Music Man

I used to detest musicals---whether on Broadway or on film.

I found myself unable to wrap my arms around the idea of people having a conversation and then breaking out in song.

They used to make my skin crawl, those musicals.

So naturally, I wish they would bring them back.

It's an about-face I'm doing, and I admit it. I also didn't used to care for westerns, either, but I find myself missing a good one nowadays. The big, blue sky, the horses, the barroom brawls, the gunfights, the camping outside under the stars.

I pine for that stuff now.

I think it's part of my longing for yesteryear with its distinctly reduced amount of everyday strife.

I watched "Guys and Dolls" last night, in case you're wondering where this is coming from.

It's a DVD I've had for months, because I asked for it, to be honest.

I got on a jag where I wanted to watch "Guys" and "West Side Story" and others of that ilk.

Plus, "Guys and Dolls" has Frank Sinatra, and that's always a winner. And Sinatra's last name is Detroit in the movie, so that's another good thing.

But Frankie doesn't have the lead male role.



That honor goes to Marlon Brando, who plays the part of Sky Masterson, which is the part that Sinatra really wanted instead of Nathan Detroit.

The story, real quick: Detroit runs a roving craps game in Damon Runyan's New York City, and is constantly trying to stay one step ahead of Lt.
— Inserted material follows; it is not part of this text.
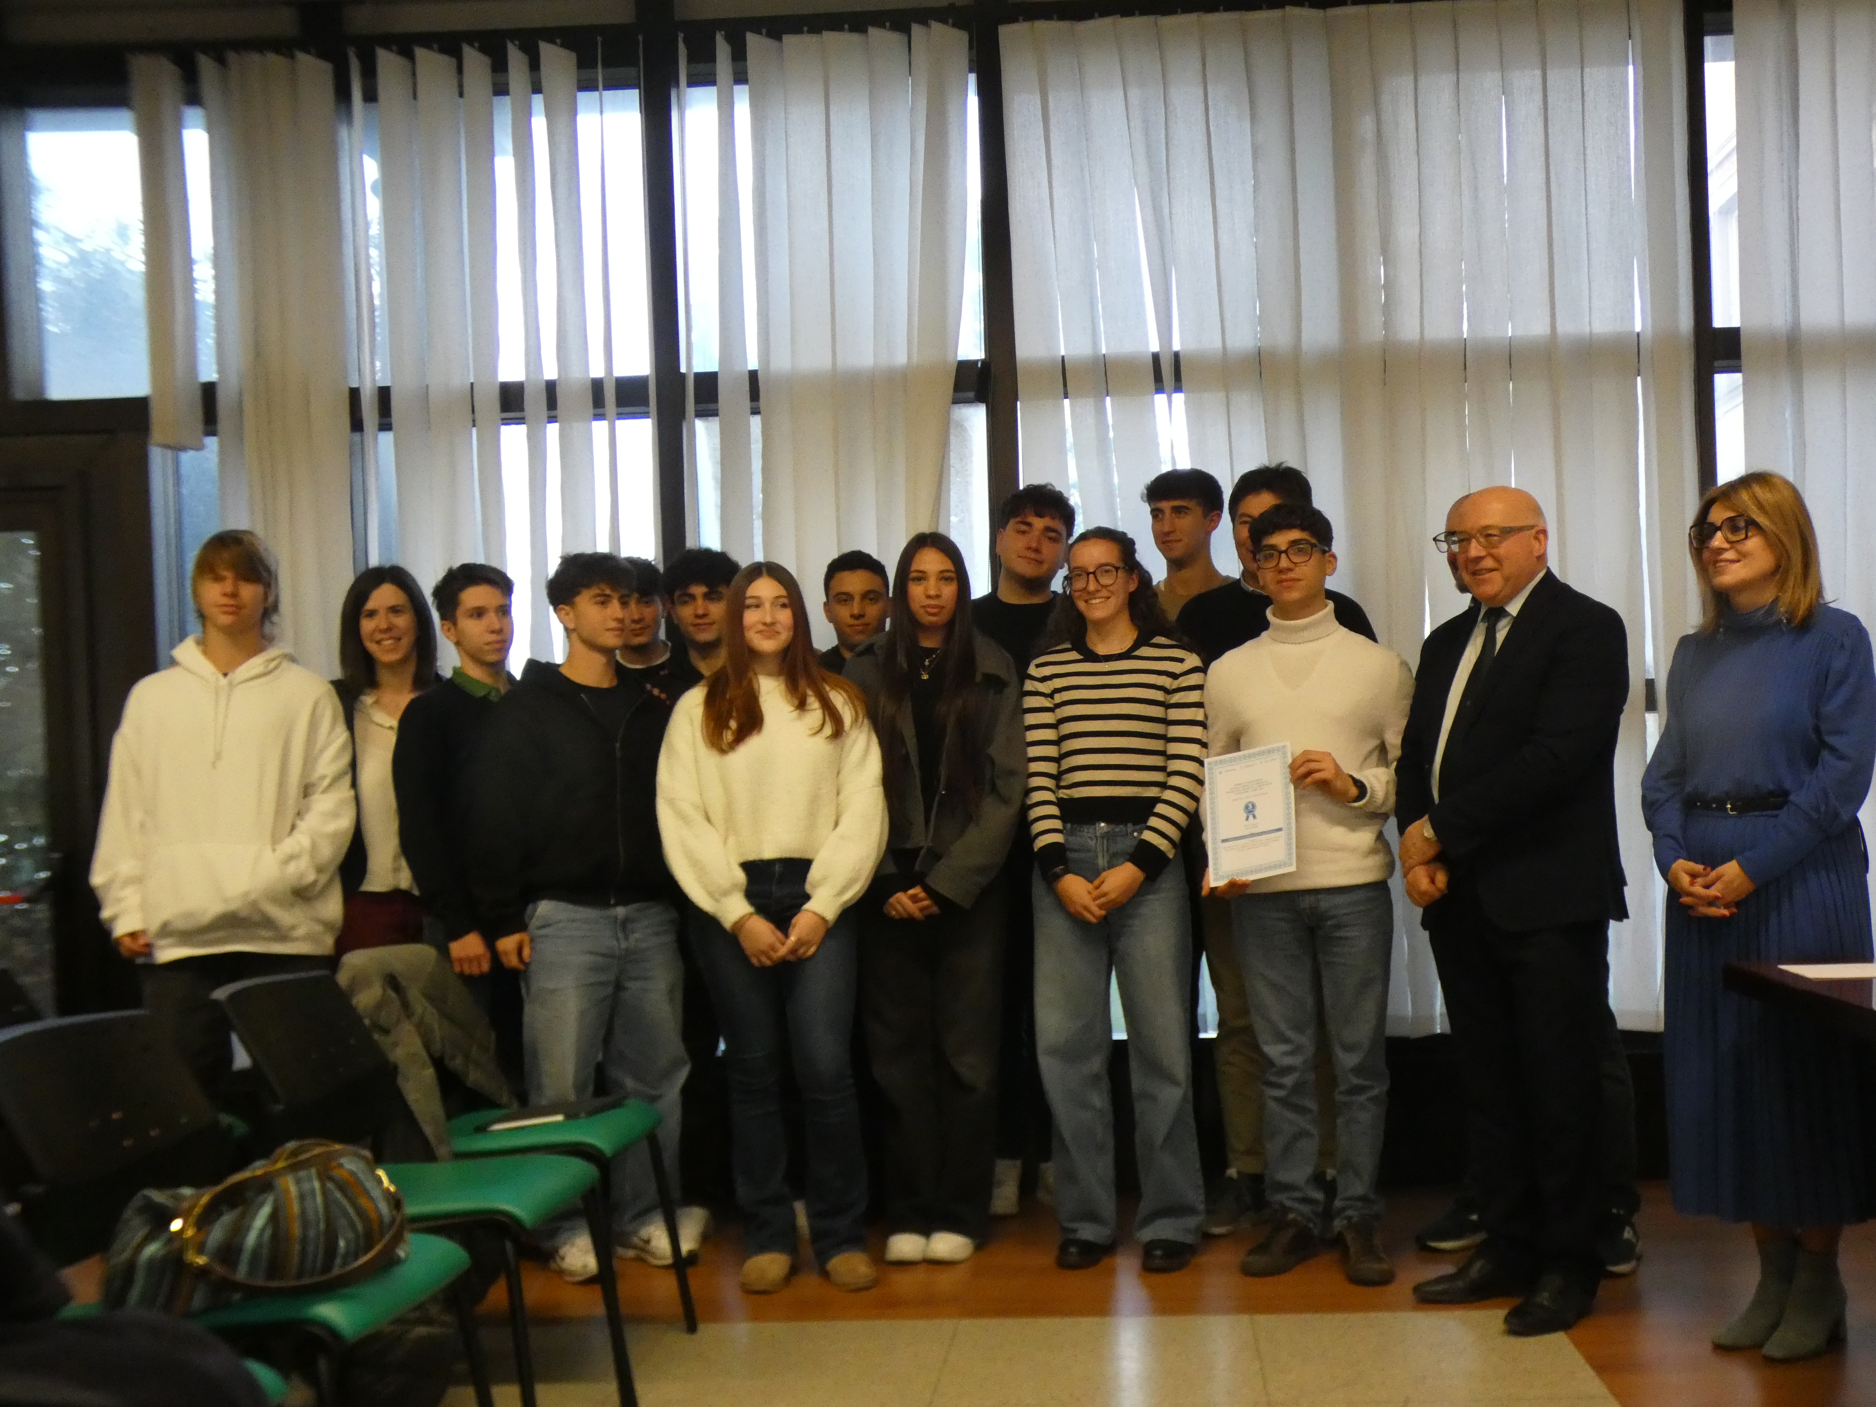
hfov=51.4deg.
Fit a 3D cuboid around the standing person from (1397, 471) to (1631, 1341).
[{"bbox_3d":[1.225,0.402,4.132,0.520,1.724,0.370,-3,-2,45],"label":"standing person"}]

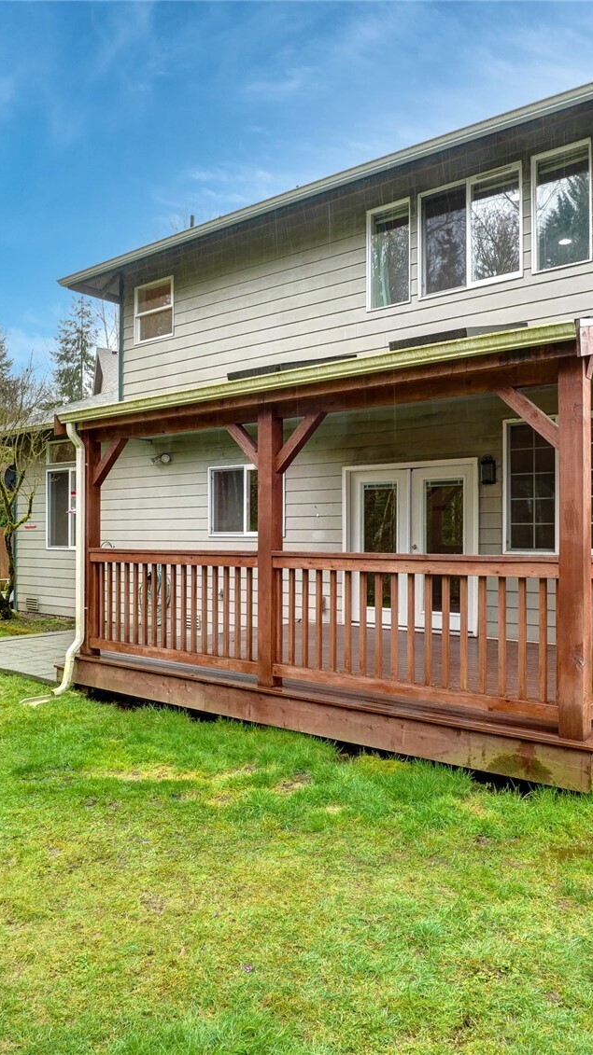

Branigan. Masterson is a big-time gambler.

Detroit needs $1,000 to buy the permission to hold one of his famous craps games in a residential area. Only, he doesn't have the money and decides the quickest way to get it is to sucker Masterson into a $1,000 bet that Sky can't possibly win.

The bet? That ladies' man Sky can't convince straight arrow Sarah Brown, who runs the Save-a-Soul Mission in Manhattan, to accompany him to Havana, Cuba for dinner the next day.

Naturally, Sky takes the challenge (and the bet) and goes to work on poor Sarah, played by Jean Simmons.

Long story short: Sky indeed gets Sarah to Havana while Nathan runs his craps game on credit, believing that he's a sure winner of the $1,000.

There's romance, too---as Nathan is being pestered by his longtime girlfriend, Adelaide (Vivian Blaine), to marry her. Sky and Sarah Brown, the more they get to know each other, fall in love, too.

And I simply haven't done the story justice, but there you have it.

You might wonder why Brando landed a singing role, when he was certainly not a singer by trade.

That's a question that Sinatra would have liked answered.

Deeply disappointed that he didn't land the role of Sky, Frankie took to calling Brando "Mumbles" for his lack of singing ability and his unique way of speaking.

One of the story's signature songs, "Luck Be a Lady," was actually sung by Brando, but perhaps out of spite, Sinatra turned it into one of his signature tunes.

Production notes say that all of Brando's singing numbers were pieced together from multiple takes.

The film version of the Broadway production looks to have been shot on what must have been one of the biggest sound stages in the world. Building after building, big, lighted signs, cars driving up and down the "streets"---it was very impressive.

They don't make musicals anymore, or westerns, really.

Just when I was getting to like them, too.